> **WORK INSTRUCTIONS**
(a) List every color given in the palette of the volcano plot code in the differential expression tutorial text.
(b) In the differential expression tutorial text, which tool will be used to run the functional enrichment analysis?
(c) Continue the differential expression tutorial text after its final sentence.

> **TEXT SECTION**
○ ○ ○ ○ ○ ○ ○
Here we took our results made a column named GeneID converted it to a character for mapping, joined this data frame with the annotation data frame where we also converted the GeneID to a character value, and mapped on the GeneID column.

Volcano Plots

Now that we have mapped our GeneID to the annotation data frame, we can visualize our top differentially expressed genes or DEGs:

# use the EnhancedVolcano library to plot our differentially expressed genes
EnhancedVolcano::EnhancedVolcano(
  toptable = res_mapped,                                   # name of results df
  x = "log2FoldChange",                                    # name of log2FC column
  y="padj",                                                # name of p-value column
  pCutoff = 0.05,                                          # p-value cutoff
  FCcutoff = log2(2),                                      # fold change cutoff
  lab=res_mapped$Symbol,                                   # gene names                     
  title = "Volcano Plot",                                  # title
  col = c('black', 'pink', 'purple', 'red3'),              # pallete colors
  drawConnectors = TRUE,                                   # box the labels
  subtitle = "Differential Expression of AD RNA-Seq Data") # subtitle

Volcano Plot of DEGs

Nice! Here we see that GABA receptors, growth factors and integrins appear differentially expressed in Alzheimer's disease samples.

Functional Enrichment Analysis

Now individual genes are great but what do these genes represent? For this, we need functional enrichment analysis where we determine if our set of DEGs overlap with gene sets with known functions. We will use clusterProfiler to run this analysis!
○ ○ ○ ○ ○ ○ ○
> **GIVEN RECORDS**

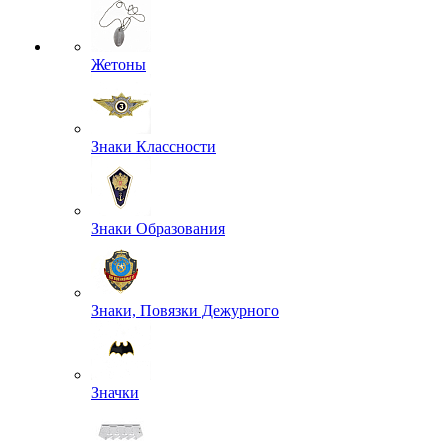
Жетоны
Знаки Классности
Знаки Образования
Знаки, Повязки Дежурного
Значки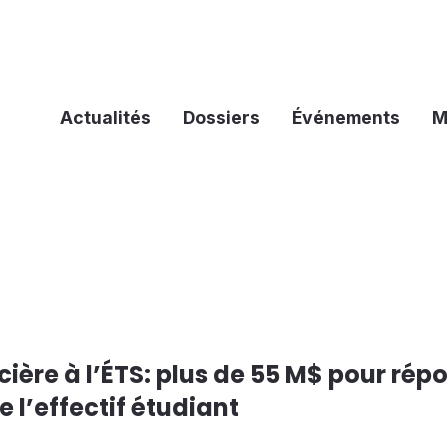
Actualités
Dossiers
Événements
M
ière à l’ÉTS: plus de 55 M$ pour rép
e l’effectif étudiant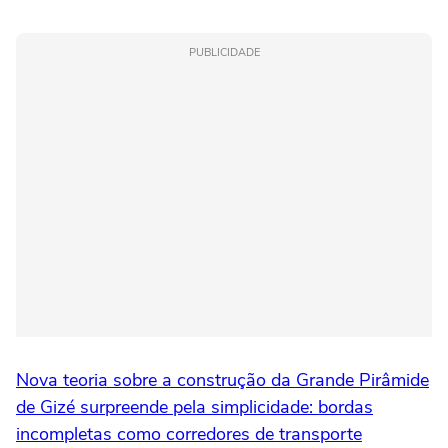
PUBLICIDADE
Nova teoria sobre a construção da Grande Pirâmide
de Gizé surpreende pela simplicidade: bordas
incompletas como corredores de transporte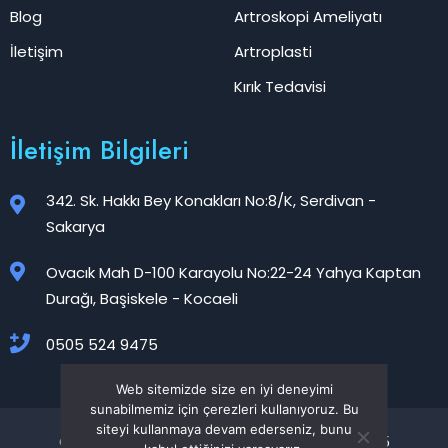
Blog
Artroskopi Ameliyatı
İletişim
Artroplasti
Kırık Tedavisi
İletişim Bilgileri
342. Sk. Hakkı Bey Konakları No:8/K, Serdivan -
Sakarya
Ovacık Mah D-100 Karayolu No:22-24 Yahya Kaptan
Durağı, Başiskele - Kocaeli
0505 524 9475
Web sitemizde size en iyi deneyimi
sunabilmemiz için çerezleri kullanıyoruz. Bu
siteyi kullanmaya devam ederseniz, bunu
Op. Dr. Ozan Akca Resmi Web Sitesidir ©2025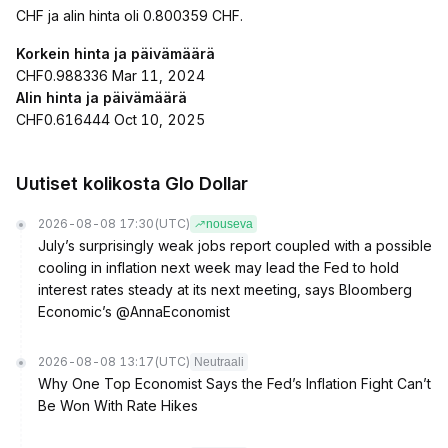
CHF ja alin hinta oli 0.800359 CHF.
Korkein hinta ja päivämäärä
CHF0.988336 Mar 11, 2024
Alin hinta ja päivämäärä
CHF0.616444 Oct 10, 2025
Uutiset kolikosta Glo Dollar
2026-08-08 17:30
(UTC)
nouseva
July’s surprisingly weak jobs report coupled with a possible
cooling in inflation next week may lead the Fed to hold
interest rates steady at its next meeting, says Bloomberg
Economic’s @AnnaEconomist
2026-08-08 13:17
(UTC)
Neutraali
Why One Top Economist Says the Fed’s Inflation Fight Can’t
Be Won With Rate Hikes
○ ○ ○ ○ ○ ○ ○
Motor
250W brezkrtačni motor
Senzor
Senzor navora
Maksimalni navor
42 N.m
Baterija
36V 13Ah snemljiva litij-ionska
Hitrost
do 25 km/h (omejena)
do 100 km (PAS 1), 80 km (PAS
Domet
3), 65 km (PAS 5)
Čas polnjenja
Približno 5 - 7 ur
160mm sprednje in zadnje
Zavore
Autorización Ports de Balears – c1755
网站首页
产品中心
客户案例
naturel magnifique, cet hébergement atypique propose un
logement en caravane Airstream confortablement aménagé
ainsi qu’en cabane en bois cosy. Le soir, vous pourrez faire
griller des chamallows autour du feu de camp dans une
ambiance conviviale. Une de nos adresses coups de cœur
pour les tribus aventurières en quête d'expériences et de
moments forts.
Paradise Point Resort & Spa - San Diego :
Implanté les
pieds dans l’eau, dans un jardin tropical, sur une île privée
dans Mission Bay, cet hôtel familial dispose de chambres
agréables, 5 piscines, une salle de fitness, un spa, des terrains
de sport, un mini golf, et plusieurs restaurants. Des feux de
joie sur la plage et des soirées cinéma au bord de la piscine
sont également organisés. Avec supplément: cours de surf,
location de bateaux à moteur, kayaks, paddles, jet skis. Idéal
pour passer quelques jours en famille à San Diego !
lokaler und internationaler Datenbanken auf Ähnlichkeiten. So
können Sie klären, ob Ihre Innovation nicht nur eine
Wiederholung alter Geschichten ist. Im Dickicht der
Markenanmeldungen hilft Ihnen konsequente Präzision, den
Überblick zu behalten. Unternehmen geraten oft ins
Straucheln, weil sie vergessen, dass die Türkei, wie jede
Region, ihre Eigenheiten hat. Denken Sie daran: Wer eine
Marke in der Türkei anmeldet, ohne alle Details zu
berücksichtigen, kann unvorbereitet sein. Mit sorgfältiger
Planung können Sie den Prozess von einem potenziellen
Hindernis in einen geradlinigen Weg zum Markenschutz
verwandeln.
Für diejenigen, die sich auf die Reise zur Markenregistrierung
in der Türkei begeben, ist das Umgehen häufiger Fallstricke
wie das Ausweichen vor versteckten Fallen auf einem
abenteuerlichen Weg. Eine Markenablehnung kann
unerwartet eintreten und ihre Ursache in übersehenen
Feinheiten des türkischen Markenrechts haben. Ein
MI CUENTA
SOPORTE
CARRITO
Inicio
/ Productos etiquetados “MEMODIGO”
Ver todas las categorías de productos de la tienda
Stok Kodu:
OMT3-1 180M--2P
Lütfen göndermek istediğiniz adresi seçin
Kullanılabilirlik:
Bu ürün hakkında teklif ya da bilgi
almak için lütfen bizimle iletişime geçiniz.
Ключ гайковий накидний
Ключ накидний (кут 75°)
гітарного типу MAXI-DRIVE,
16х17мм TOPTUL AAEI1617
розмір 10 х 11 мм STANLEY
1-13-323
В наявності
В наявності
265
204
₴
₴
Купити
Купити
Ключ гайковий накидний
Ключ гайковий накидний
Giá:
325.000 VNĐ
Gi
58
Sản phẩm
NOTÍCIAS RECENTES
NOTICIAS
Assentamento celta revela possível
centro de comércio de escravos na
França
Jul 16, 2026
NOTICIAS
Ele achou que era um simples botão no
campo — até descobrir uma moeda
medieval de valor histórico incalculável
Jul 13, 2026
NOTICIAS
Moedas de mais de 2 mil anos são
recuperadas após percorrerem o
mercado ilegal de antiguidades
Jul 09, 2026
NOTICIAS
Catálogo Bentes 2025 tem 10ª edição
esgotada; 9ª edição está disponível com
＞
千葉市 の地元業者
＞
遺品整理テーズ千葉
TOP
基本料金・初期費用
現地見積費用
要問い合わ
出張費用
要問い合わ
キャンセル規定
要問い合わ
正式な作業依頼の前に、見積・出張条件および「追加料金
○ ○ ○ ○ ○ ○ ○
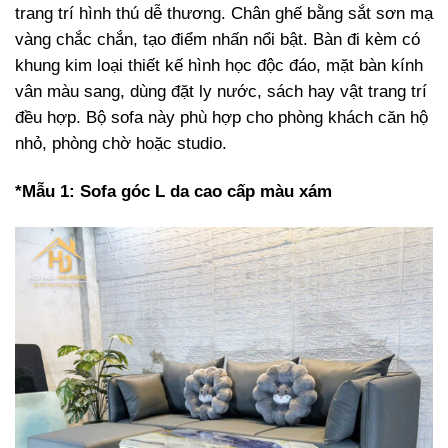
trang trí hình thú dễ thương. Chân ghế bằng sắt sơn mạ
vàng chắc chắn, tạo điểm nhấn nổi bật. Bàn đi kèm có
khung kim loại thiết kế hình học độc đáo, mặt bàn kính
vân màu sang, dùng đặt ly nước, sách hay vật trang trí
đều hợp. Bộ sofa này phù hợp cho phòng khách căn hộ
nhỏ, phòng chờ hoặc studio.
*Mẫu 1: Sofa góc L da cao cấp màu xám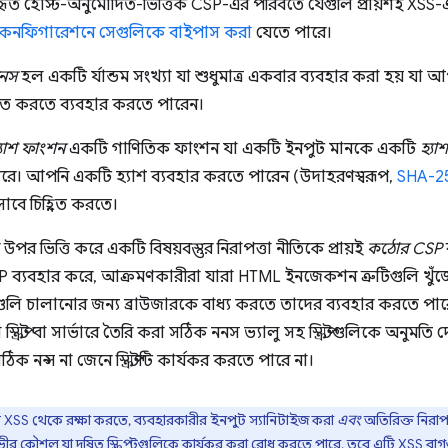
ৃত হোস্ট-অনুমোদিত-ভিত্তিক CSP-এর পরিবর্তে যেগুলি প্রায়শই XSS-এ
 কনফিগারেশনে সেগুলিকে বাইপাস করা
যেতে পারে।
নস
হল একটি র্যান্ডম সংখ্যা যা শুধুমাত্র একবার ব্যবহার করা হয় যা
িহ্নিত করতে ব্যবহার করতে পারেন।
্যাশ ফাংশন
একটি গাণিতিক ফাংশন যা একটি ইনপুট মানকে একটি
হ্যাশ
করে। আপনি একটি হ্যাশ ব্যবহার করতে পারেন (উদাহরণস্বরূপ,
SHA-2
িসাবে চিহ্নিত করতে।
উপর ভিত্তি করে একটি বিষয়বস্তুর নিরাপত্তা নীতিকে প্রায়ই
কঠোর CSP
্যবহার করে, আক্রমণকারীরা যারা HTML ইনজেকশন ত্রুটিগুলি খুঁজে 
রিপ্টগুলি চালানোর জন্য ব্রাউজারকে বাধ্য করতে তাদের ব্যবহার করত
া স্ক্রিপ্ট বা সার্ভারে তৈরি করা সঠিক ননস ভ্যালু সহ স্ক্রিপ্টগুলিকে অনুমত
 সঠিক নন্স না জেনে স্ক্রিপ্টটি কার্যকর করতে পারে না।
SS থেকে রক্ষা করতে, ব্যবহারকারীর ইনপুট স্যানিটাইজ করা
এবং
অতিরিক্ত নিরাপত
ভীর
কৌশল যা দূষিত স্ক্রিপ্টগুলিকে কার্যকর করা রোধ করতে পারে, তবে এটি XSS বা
○ ○ ○ ○ ○ ○ ○
> **ANSWERS FOR THIS EXERCISE**
(a) black, pink, purple, red3

(b) clusterProfiler

(c)
# enrich significant degs
enrich <- enrichGO(
  gene = res_mapped |>             # significant degs that pass threshold
    filter(padj < 0.05) |> 
    filter(abs(log2FoldChange) > log(2)) |>
    pull(Symbol),
  OrgDb = 'org.Hs.eg.db',          # organism your samples belong to
  keyType = "SYMBOL",              # type of gene name
  ont = "ALL",                     # enrichment ontology
  pvalueCutoff = 0.1,              # pvalue cutoff
  pAdjustMethod = "fdr",           # pvalue adjustment method
  universe = res_mapped$Symbol,    # what other genes did you test?
  qvalueCutoff = 0.2,              # qvalue cutoff
  minGSSize = 2,                   # minimum number of genes per term
  maxGSSize = 800                  # maxiumum number of genes per term
)

Now we can visualize these results with a dotplot where the x axis is the number of genes that overlap the y axis is the description and the size of the dots represents the number of genes that overlap and the color represents the p-value:

dotplot(
    object = enrich,             # enrichment object
    x='Count',                   # x-axis 
    showCategory = 10,           # how many terms to sho
    size='Count',                # what to size by
    color ="p.adjust")+          # what to color by
    scale_fill_gradient(
        low="midnightblue",      # change colors of dotplot
        high="thistle"
    )+
    labs(                         
        size="Count",            # change size legend title
        fill="Adjusted P-Value"  # change color legend title
    )

Dotplot of Enriched Terms

Here we see that terms related to synaptic signaling and neurotransmitter mechanics are dysregulated in Alzheimer's disease.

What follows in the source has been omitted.